Education for the 21st century
Headley Beare and Richard Slaughter, Routledge, UK, 1993.
Educators who are in touch with students must be disturbed frequently by the fears, gloom and pessimism expressed by many young people about the future. They must ask themselves what can be done through schools and the curriculum to reconstruct these views into more positive attitudes and to rekindle the enthusiasm of young people for living. In Education for the Twenty-First Century by Hedley Beare and Richard Slaughter, the authors offer a theoretical and practical guide for educators who wish to tackle these concerns as they prepare young people for life in the 21st century.
These writers do not subscribe to a quick fix, technologically driven solution to the malaise of the present generation. Indeed, computers and nanotechnology are mentioned only in passing, as tools of the future, not fundamental elements in the changes needed. Rather, Beare and Slaughter concern themselves with a more profound mind shift. Their key argument is that schools must stop looking backwards and grounding their practices and rationales in outmoded ways of thinking and doing, and start to look forward, using a futures perspective to inform everything that takes place in schools.
They offer an outline of a number of well tried futures tools and concepts to assist educators in the task of shifting the focus of curriculum and teaching to the future. A busy teacher who did not wish to follow the detailed discussion of how and why the need for a profound mindshift has arisen in the late twentieth century could turn to chapters 7 and 8 and find a number of clearly explained strategies to use in their classes the very next day. But the book is not merely a technical handbook. The authors deal in their early chapters with three major shifts in which Western societies are currently immersed. While not oversimplifying the complexity of these developments, they expound them with admirable lucidity, placing them in a context of philosophical and theoretical writings.
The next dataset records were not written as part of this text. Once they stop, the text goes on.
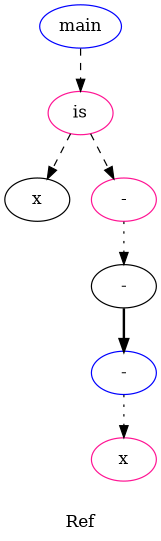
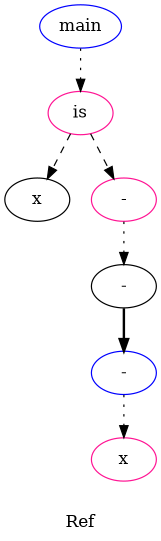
  digraph {
    label=Ref
    node [color=deeppink]
    edge [style=dashed]
    n1 [label=main color=blue]
    n2 [label=is]
    n3 [label=x color=black]
    n4 [label="-"]
    n5 [label="-" color=black]
    n6 [label="-" color=blue]
    n7 [label=x]
-   n1 -> n2
+   n1 -> n2 [style=dotted]
    n2 -> n3
    n2 -> n4
    n4 -> n5 [style=dotted]
    n5 -> n6 [style=bold]
    n6 -> n7 [style=dotted]
  }
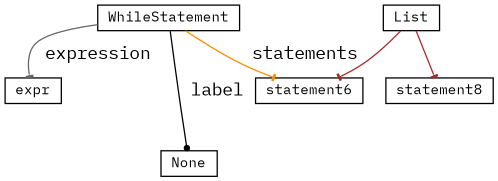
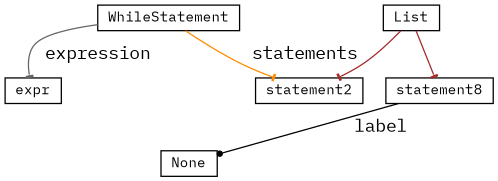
  digraph {
    fontname="IBM Plex Mono"
    ordering=out
    ranksep=.3
    node [fixedsize=false fontname="IBM Plex Mono" fontsize=11 shape=box]
    edge [arrowhead=tee arrowsize=.5 color=brown fontname="IBM Plex Mono"]
    WhileStatement [height=.25 width=.25]
    expr [height=.25 width=.25]
    None [height=.25 width=.25]
-   statement2 [height=.25 width=.25 label=statement6]
+   statement2 [height=.25 width=.25]
    List [height=.25 width=.25]
    n6 [height=.25 label=statement8 width=.25]
    WhileStatement -> expr [color=gray40 label=" expression"]
-   WhileStatement -> None [arrowhead=dot color=black label=" label"]
+   n6 -> None [arrowhead=dot color=black label=" label"]
    WhileStatement -> statement2 [color=darkorange label=" statements"]
    List -> statement2
    List -> n6
  }
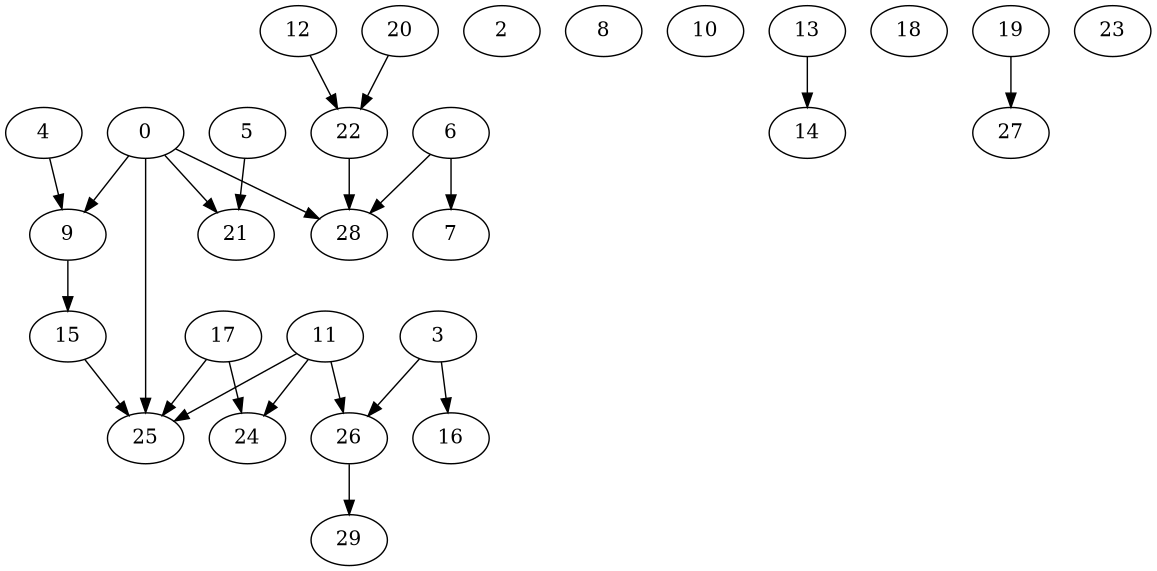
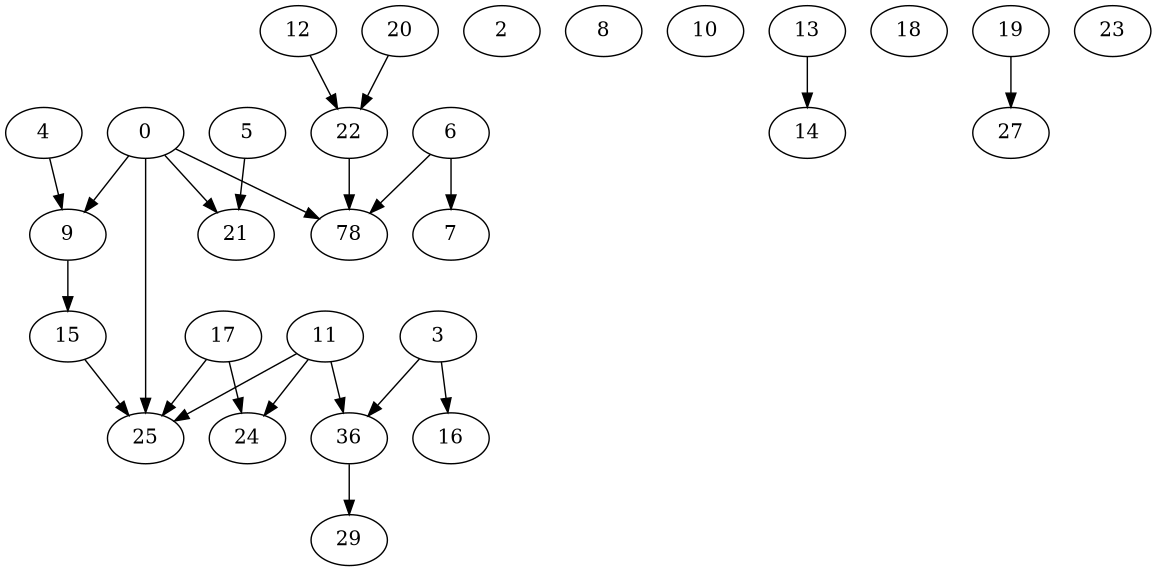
  digraph {
    node [Processor=0 Start=0 Weight=8]
    edge [Weight=12]
    0 [Weight=10]
    9 [Start=57]
    21 [Start=89 Weight=10]
    25 [Processor=1 Start=96 Weight=2]
-   28 [Start=114 Weight=10]
+   28 [Start=114 Weight=10 label=78]
    15 [Processor=2 Start=74]
    3 [Start=23 Weight=2]
    16 [Start=65 Weight=3]
-   26 [Processor=1 Start=72 Weight=6]
+   26 [Processor=1 Start=72 Weight=6 label=36]
    17 [Start=68 Weight=4]
    24 [Processor=1 Start=89 Weight=7]
    2 [Start=13 Weight=10]
    29 [Processor=2 Start=99]
    4 [Start=25 Weight=6]
    6 [Start=38]
    7 [Start=46 Weight=7]
    5 [Start=31 Weight=7]
    8 [Start=53 Weight=4]
    10 [Processor=1 Weight=7]
    11 [Processor=1 Start=7]
    12 [Processor=2 Weight=9]
    22 [Start=108 Weight=6]
    13 [Processor=2 Start=9 Weight=4]
    14 [Processor=2 Start=13 Weight=4]
    18 [Start=72 Weight=7]
    19 [Start=79 Weight=2]
    27 [Processor=1 Start=105 Weight=9]
    20 [Start=81]
    23 [Start=99 Weight=9]
    0 -> 9 [Weight=9]
    0 -> 21
    0 -> 25 [Weight=17]
    0 -> 28 [Weight=21]
    9 -> 15 [Weight=9]
    15 -> 25 [Weight=5]
    3 -> 16
    3 -> 26 [Weight=17]
    26 -> 29 [Weight=21]
    17 -> 25 [Weight=17]
    17 -> 24 [Weight=17]
    4 -> 9 [Weight=17]
    6 -> 28 [Weight=21]
    6 -> 7 [Weight=7]
    5 -> 21
    11 -> 25 [Weight=5]
    11 -> 26
    11 -> 24
    12 -> 22 [Weight=7]
    22 -> 28 [Weight=9]
    13 -> 14 [Weight=9]
    19 -> 27 [Weight=24]
    20 -> 22 [Weight=24]
  }
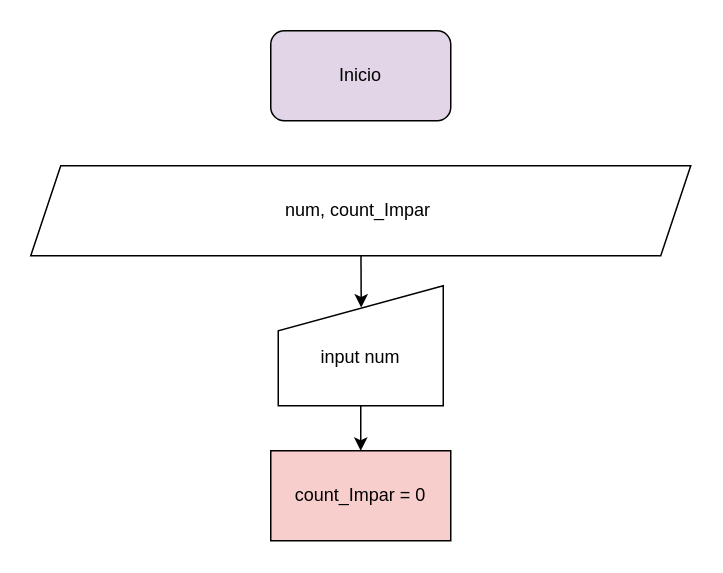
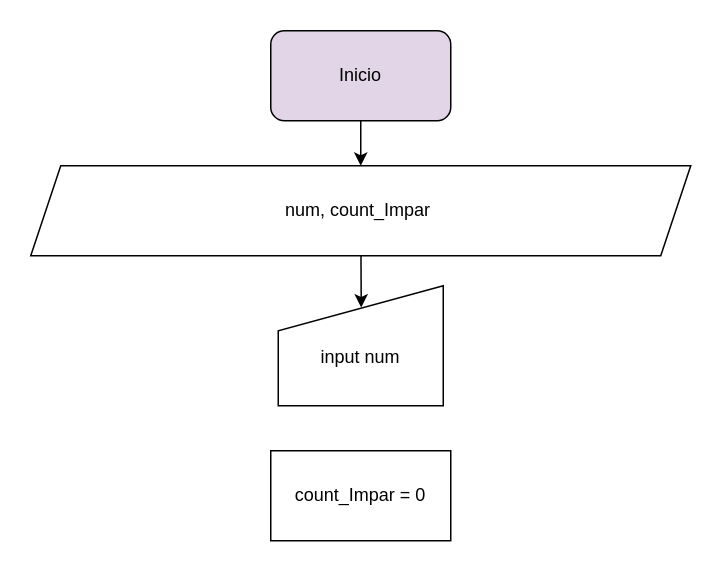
  <mxCell id="0" />
  <mxCell id="1" parent="0" />
+ <mxCell id="2" style="edgeStyle=none;html=1;entryX=0.5;entryY=0;entryDx=0;entryDy=0;" edge="1" parent="1" source="3" target="4"><mxGeometry relative="1" as="geometry" /></mxCell>
  <mxCell id="3" value="Inicio" style="rounded=1;whiteSpace=wrap;html=1;fillColor=#e1d5e7;" vertex="1" parent="1"><mxGeometry x="180" y="20" width="120" height="60" as="geometry" /></mxCell>
  <mxCell id="4" value="num, count_Impar&amp;nbsp;" style="shape=parallelogram;perimeter=parallelogramPerimeter;whiteSpace=wrap;html=1;fixedSize=1;" vertex="1" parent="1"><mxGeometry x="20" y="110" width="440" height="60" as="geometry" /></mxCell>
- <mxCell id="5" value="" style="edgeStyle=none;html=1;" edge="1" parent="1" source="6" target="8"><mxGeometry relative="1" as="geometry" /></mxCell>
  <mxCell id="6" value="&lt;div&gt;&lt;br&gt;&lt;/div&gt;input num" style="shape=manualInput;whiteSpace=wrap;html=1;" vertex="1" parent="1"><mxGeometry x="185" y="190" width="110" height="80" as="geometry" /></mxCell>
  <mxCell id="7" style="edgeStyle=none;html=1;entryX=0.503;entryY=0.182;entryDx=0;entryDy=0;entryPerimeter=0;" edge="1" parent="1" source="4" target="6"><mxGeometry relative="1" as="geometry" /></mxCell>
- <mxCell id="8" value="count_Impar = 0" style="whiteSpace=wrap;html=1;fillColor=#f8cecc;" vertex="1" parent="1"><mxGeometry x="180" y="300" width="120" height="60" as="geometry" /></mxCell>
+ <mxCell id="8" value="count_Impar = 0" style="whiteSpace=wrap;html=1;" vertex="1" parent="1"><mxGeometry x="180" y="300" width="120" height="60" as="geometry" /></mxCell>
The first of these is the decline of industrialism as a basis for employment, and the beginning of the shift towards a knowledge-based economy where the manipulation of information will be the principal way that people earn their living. The second major shift relates to global consciousness, the one world view. The view that humans inhabit a small, fragile planet dominated by natural systems of climate, geography and vegetation stems from the earth photos taken by the lunar missions of the mid-1960s. This view has come into sharp focus as we have begun to understand the strains being imposed upon the earth by unrestrained, and often unethical human activity.
Beare and Slaughter point out that the problem is not attributable only to greed or exploitation, but reflects an incomplete understanding of the complex interconnection of all of earlier systems. This situation has come about as a result of 300 years of reductionist thinking, which has encouraged specialisation and focus upon narrow fields of research but, in general, has not supported attempts to synthesise an overview of knowledge.
Therefore the third shift is the well-documented change in understanding about modern science and what constitutes knowledge. The fragmentation of knowledge into guarded fields of specialisation is being challenged by those who see the inconsistencies and inequities this generates. At the level of scientific theorising, new attempts are being made to integrate previously disparate fields of study. Within schools this change will affect the way specialisations are taught, and some educators are reworking the concept of integrated studies.
The most important and urgent task for educators to take on is to make a conscious shift from a past orientation to a futures orientation in every aspect of their work. There is a sense of urgency, which arises from the breakdown of old meanings and values, social dislocation and the destruction of past securities. This is compounded by the realisation that humans may have passed a point of no return in the way they have treated the planet.
Regretful reflection upon past experiences can be tempered by the powerful understanding that people can affect the future by the choices they make. The past is not a closed book – all change must proceed from what has gone before; but neither is the future predetermined by the forward projection of past errors and practices. The future is open very wide; a huge range of possible, probable and preferable futures can be brought into being by the choices made now. Responsible decisions can be made after people become informed, using techniques such as futures scanning and critical foresight, then choose to act in certain ways.
If a rationale for futures studies is sought, almost all human action is predicated upon the existence of the future. The future drives our present plans, purposes, goals, intentions and meanings … and curricula. Further, since humans have the unique capacity to range in imagination through past, present and multiple futures, there is no need for humans to experience catastrophe before taking steps to counteract it. These are the fundamental realisations that educators urgently need to bring to young people.
Beare and Slaughter, respected educators and futurists, have written this book from the perspective of Western worldviews and education systems, and it is immediately applicable in the Australian context. However, it is a book deserving wider circulation, as its message has relevance in a global context. Its argument is disturbing to the complacent; its challenge is profound to those uneasy with the present; and its proffered solutions are helpful, relevant and empowering.
At the time of writing Laele Pepper was Curriculum Coordinator of St. Pauls Grammar School, Warragul, Victoria, Australia.
Published in the WFSF Futures Bulletin June/July 1994, p 13.